**Provided passage:**
- This event has passed.
BIU learning club – Students’ talks
March 26, 2023 @ 12:00 pm - 2:00 pm IDT
On Sunday 26.03.23, at 12:00 PM, we will have our third session of students’ presentations. In this session, four students from BIU will present their work. Note that, unlike regular learning club meetings, this meeting will last 2 hours, and will include lunch. It will take place at the Engineering building (1103) in room 329. Please see the schedule below.
12:00 – 12:15
Presenter: Aviv Navon
Lab Head: Gal Chechik & Ethan Fetaya
Title: Equivariant Architectures for Learning in Deep Weight Spaces
Abstract: Designing machine learning architectures for processing neural networks in their raw weight matrix form is a newly introduced research direction. Unfortunately, the unique symmetry structure of deep weight spaces makes this design very challenging. If successful, such architectures would be capable of performing a wide range of intriguing tasks, from adapting a pre-trained network to a new domain to editing objects represented as functions (INRs or NeRFs). As a first step towards this goal, we present here a novel network architecture for learning in deep weight spaces. It takes as input a concatenation of weights and biases of a pre-trained MLP and processes it using a composition of layers that are equivariant to the natural permutation symmetry of the MLP’s weights: Changing the order of neurons in intermediate layers of the MLP does not affect the function it represents. We provide a full characterization of all affine equivariant and invariant layers for these symmetries and show how these layers can be implemented using three basic operations: pooling, broadcasting, and fully connected layers applied to the input in an appropriate manner. We demonstrate the effectiveness of our architecture and its advantages over natural baselines in a variety of learning tasks.
12:15 – 12:30
Presenter: Yochai Yemini
Lab Head: Sharon Gannot & Ethan Fetaya
Title: Generating Speech from Silent Videos with Diffusion Models
Abstract: In this work, we propose a novel lip-to speech generative model. Given a silent talking face video, we use classifier-free guidance to condition a diffusion model on the video frames to generate a corresponding melspectrogram. Since syllables uttered in a silent talking face video can be ambiguous, a lip reading model is deployed to infer the words likely to be spoken in the video. An automatic speech recognition (ASR) model is then utilised to ground the generated speech to the extracted text using classifier guidance. We show that while previous techniques managed to generate speech signals only for datasets with a limited vocabulary and number of speakers, the proposed model achieves excellent results on LRS3, an in the wild dataset with 4,000 identities and an unrestricted vocabulary.

**Requirement A:**
Answer these from the event page:
(i) In which room will the session take place?
(ii) Who presents the talk titled "Generating Speech from Silent Videos with Diffusion Models"?
(iii) How many identities does the LRS3 dataset have?
**Requirement B:** Please retype the event page from "BIU learning club" up to and including "the schedule below.".
**Requirement C:** Name every person listed as a lab head on the event page, each only once.

**Dataset extract:**

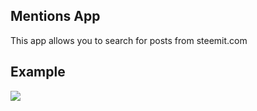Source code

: ## Mentions App
This app allows you to search for posts from steemit.com

## Example
![](http://i.imgur.com/JqhGlmf.png)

**Exercise output A:**
(i) Room 329
(ii) Yochai Yemini
(iii) 4,000

**Exercise output B:**
BIU learning club – Students’ talks
March 26, 2023 @ 12:00 pm - 2:00 pm IDT
On Sunday 26.03.23, at 12:00 PM, we will have our third session of students’ presentations. In this session, four students from BIU will present their work. Note that, unlike regular learning club meetings, this meeting will last 2 hours, and will include lunch. It will take place at the Engineering building (1103) in room 329. Please see the schedule below.

**Exercise output C:** Gal Chechik, Ethan Fetaya, Sharon Gannot